> **SOURCE TEXT**
'''

News & Observer | newsobserver.com | Board approves year-round elementary schools

Published: Sep 05, 2006 05:08 PM
Modified: Sep 05, 2006 05:33 PM

Board approves year-round elementary schools

Story Tools

Related Content

Advertisements
RALEIGH — Despite last-minute pleas from parents, the Wake County school board voted 7-1 this afternoon to convert 19 elementary schools to a mandatory year-round calendar in 2007.

School leaders said they need to convert the 19 schools, mostly located in growing areas such as Apex, west Cary, North Raleigh and Knightdale, to help keep up with the new students arriving in Wake. The school district reported that 126,922 students attended school today — 7,425 more than on the seventh day of school in 2005-06. Enrollment on the 20th day last year totaled 120,504.

The conversion of 19 elementary schools will shift more than 15,000 students from a traditional to a year-round calendar, eliminating those students’ long summer vacations in favor of shorter but more frequent breaks throughout the year.

“This is a decision we’re compelled to make, not what we want to make, due to the growth coming to Wake County,” said Patti Head, chairwoman of the school board.

The elementary schools being converted are: Ballentine, Baucom, Brassfield, Green Hope, Highcroft, Hodge Road, Holly Springs, Harris Creek, Knightdale, Leesville Road, Lockhart, Middle Creek, Olive Chapel, Pleasant Union, Rand Road, Salem, Vance, Wakefield and Willow Springs.

Last week, the board dropped Cedar Fork, Combs and Wakelon elementary schools from the list. The board had also delayed converting Carver Elementary until 2008.

The lone “no” vote today came from board member Ron Margiotta, who has opposed mandatory attendance for any year-round school.

As part of the agreement, Forestville Elementary in Knightdale will be turned into a magnet school.

'''

> **THE REQUEST**
In the article about the Wake County school board, who cast the only vote against the conversion?

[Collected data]
'''

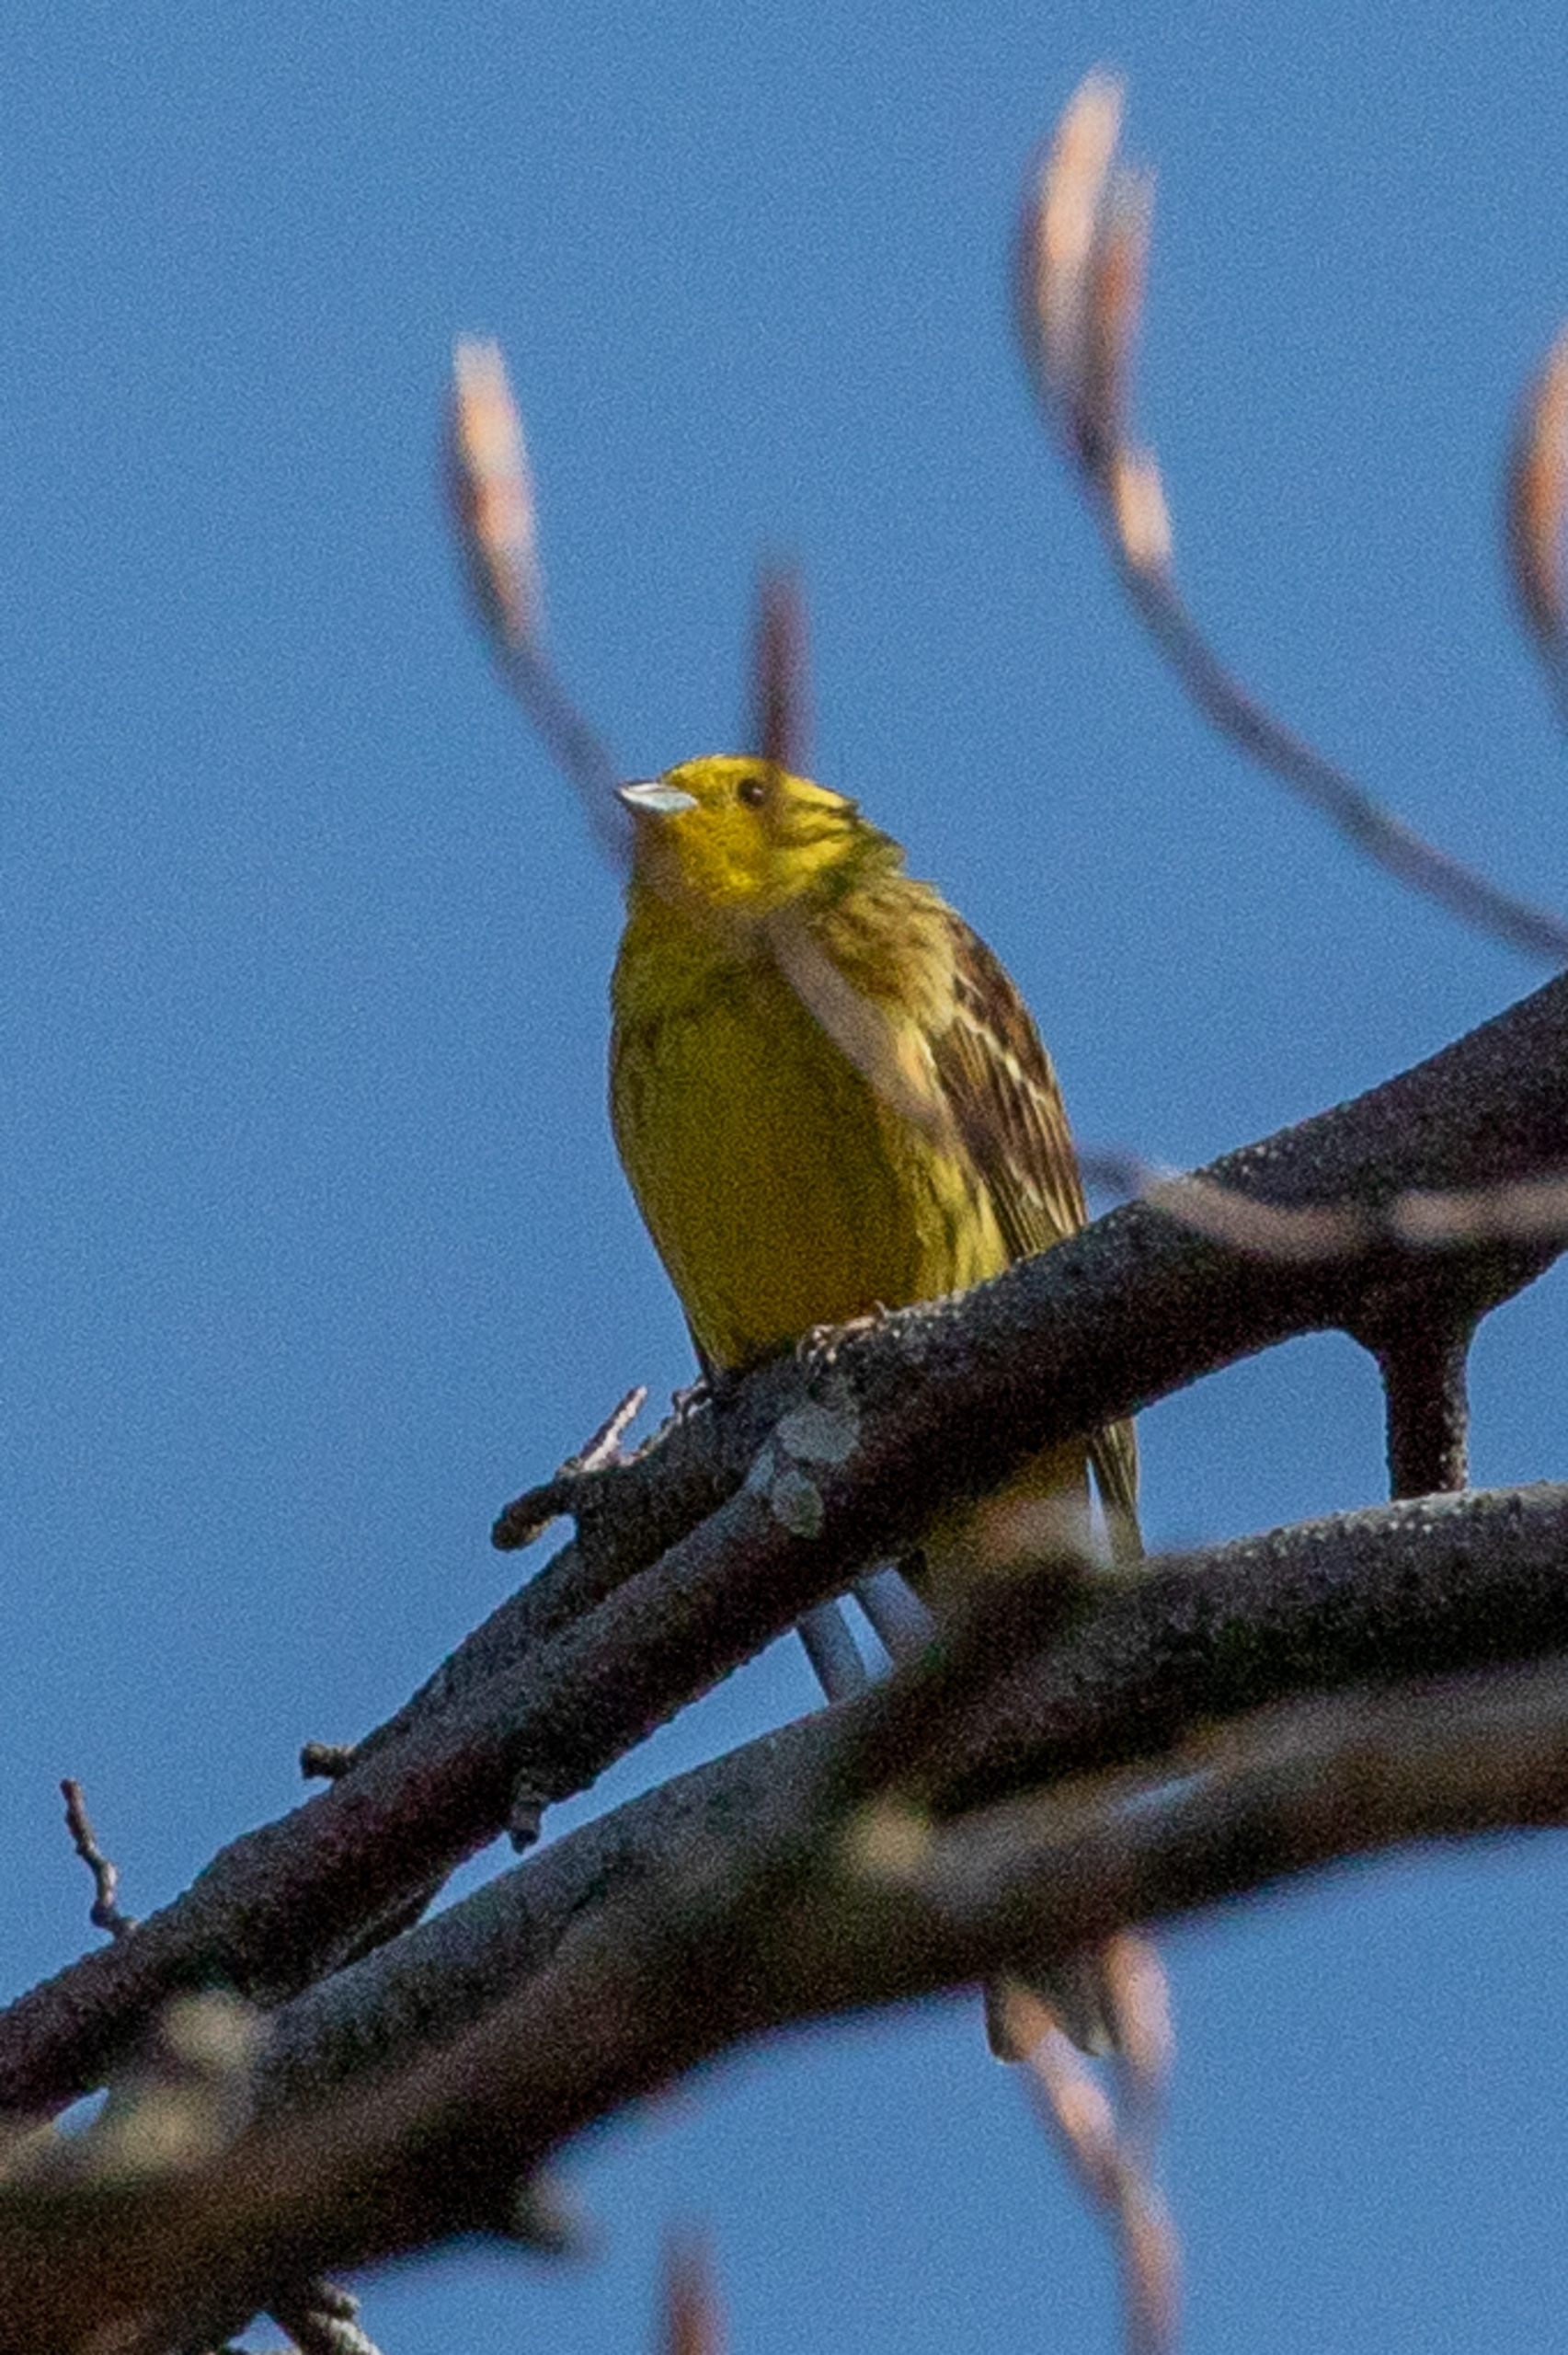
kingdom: Animalia
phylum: Chordata
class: Aves
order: Passeriformes
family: Emberizidae
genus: Emberiza
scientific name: Emberiza citrinella
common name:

'''

> **COMPLETE RESPONSE**
Board member Ron Margiotta.